What the Fed Chair's warning about economic 'pain' means for Americans
Minneapolis (CNN Business)The economy added 315,000 jobs in August, exceeding economists’ expectations but far below July’s blowout report, when employment surged by a revised 526,000 positions.
The nation’s unemployment rate rose to 3.7% from 3.5%, and the labor force participation rate ticked up 0.3 percentage points to 62.4%.
The August jobs report is among the key economic data the Federal Reserve will review when it meets later this month to decide how much to ratchet up its benchmark interest rate in order to stifle stubbornly high inflation. The Fed has been battling the highest inflation in 40 years by implementing punishingly high rate hikes.
While the economy is slowing and certain industries such as housing are showing softening amid a series of hefty rate hikes, the labor market has remained strong — a little too strong for the Fed’s liking. Fed chairman Jerome Powell said last week the labor market is “clearly out of balance, with demand for workers substantially exceeding the supply of available workers.”
Earlier this week, the ratio of available jobs to job seekers popped back up to just shy of 2:1, as the number of job openings hit 11.2 million in July, an increase of 700,000 from June, according to the Bureau of Labor Statistics.

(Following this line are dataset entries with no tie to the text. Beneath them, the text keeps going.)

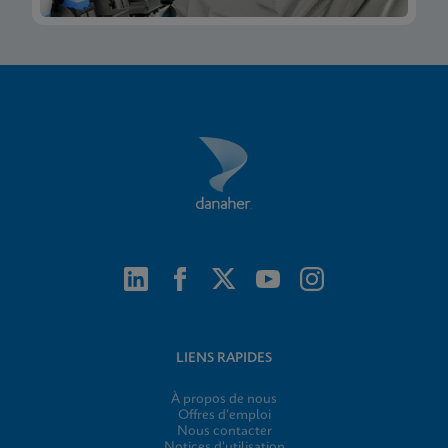
LIENS RAPIDES
À propos de nous
Offres d'emploi
Nous contacter
Notices d'utilisation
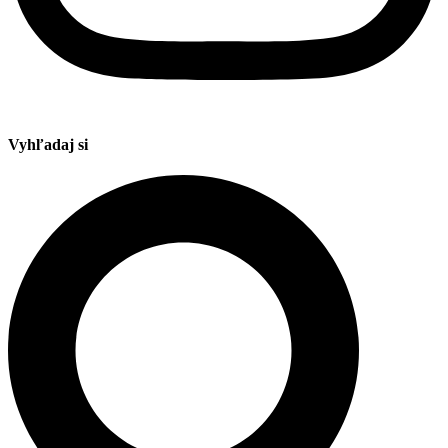
Vyhľadaj si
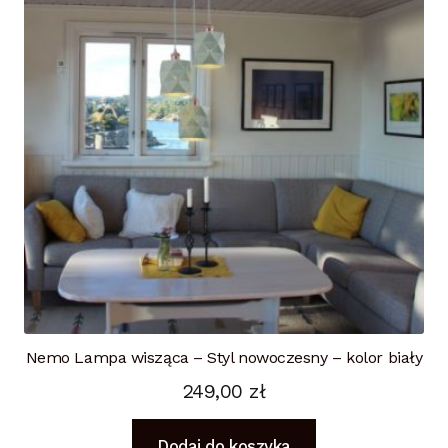
Nemo Lampa wisząca – Styl nowoczesny – kolor biały
249,00
zł
Dodaj do koszyka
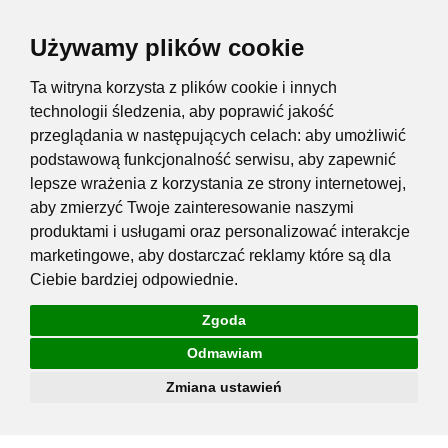
Używamy plików cookie
Ta witryna korzysta z plików cookie i innych
technologii śledzenia, aby poprawić jakość
przeglądania w następujących celach:
aby umożliwić
podstawową funkcjonalność serwisu
,
aby zapewnić
lepsze wrażenia z korzystania ze strony internetowej
,
aby zmierzyć Twoje zainteresowanie naszymi
produktami i usługami oraz personalizować interakcje
marketingowe
,
aby dostarczać reklamy które są dla
Ciebie bardziej odpowiednie
.
Zgoda
Odmawiam
Zmiana ustawień
Przejdź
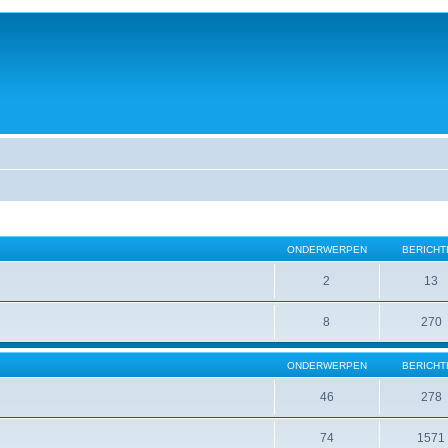
ONDERWERPEN
BERICHT
2
13
8
270
ONDERWERPEN
BERICHT
46
278
74
1571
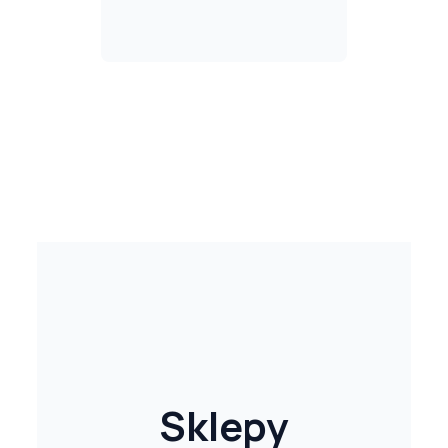
Sklepy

The average monthly job gains are robust, compared to pre-pandemic times when the monthly average was around 200,000, BLS data shows. But even the slower pace of August’s increase would be considered acceptable to the Fed, said Brian Bethune, an economics professor at Boston College.
“I don’t think the Fed wants to see things suddenly decelerate, nor do they want to see things move at too rapid of a rate for the economy to adjust,” he said. “What the Fed wants is the Goldilocks economy. They want it to be moving along at a steady pace — but not too fast; not too hot, not too cold.”

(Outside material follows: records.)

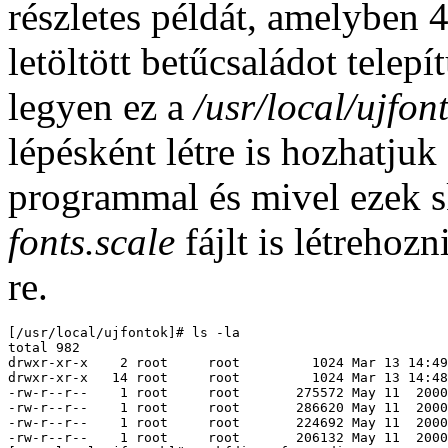
részletes példát, amelyben 4
letöltött betűcsaládot tele
legyen ez a
/usr/local/ujfon
lépésként létre is hozhatjuk
programmal és mivel ezek s
fonts.scale
fájlt is létrehoz
re.
[/usr/local/ujfontok]# ls -la

total 982

drwxr-xr-x    2 root     root         1024 Mar 13 14:49
drwxr-xr-x   14 root     root         1024 Mar 13 14:48
-rw-r--r--    1 root     root       275572 May 11  2000
-rw-r--r--    1 root     root       286620 May 11  2000
-rw-r--r--    1 root     root       224692 May 11  2000
-rw-r--r--    1 root     root       206132 May 11  2000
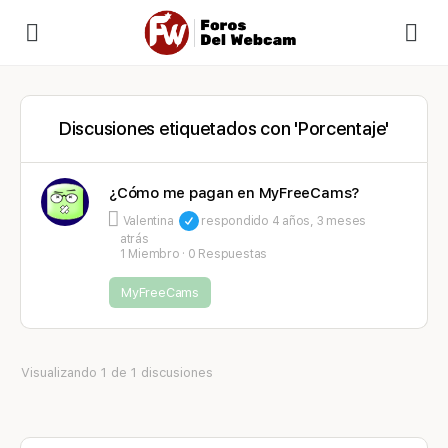
Discusiones etiquetados con 'Porcentaje'
¿Cómo me pagan en MyFreeCams?
Valentina
respondido
4 años, 3 meses
atrás
1 Miembro
·
0 Respuestas
MyFreeCams
Visualizando 1 de 1 discusiones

The strong labor market and job gains shouldn’t be viewed as a net negative, Bethune said, noting that adding workers helps to ease supply-side constraints in goods and services.
“If the Fed goes and drives through the stop sign, and we get a reduction in employment as a result, then we’re going to get a reduction in supply — really not the right path to go at all,” he said.
This is the second jobs report released since the end of July, when the Fed’s rate hike committee last met. Powell said last week that the central bank’s decision in September will depend on the “totality of the data and the evolving outlook.”
Among the biggest reports to land in the weeks to come will be the Consumer Price Index and Producer Price Index, which could help show the direction of inflation.
This story is developing and will be updating.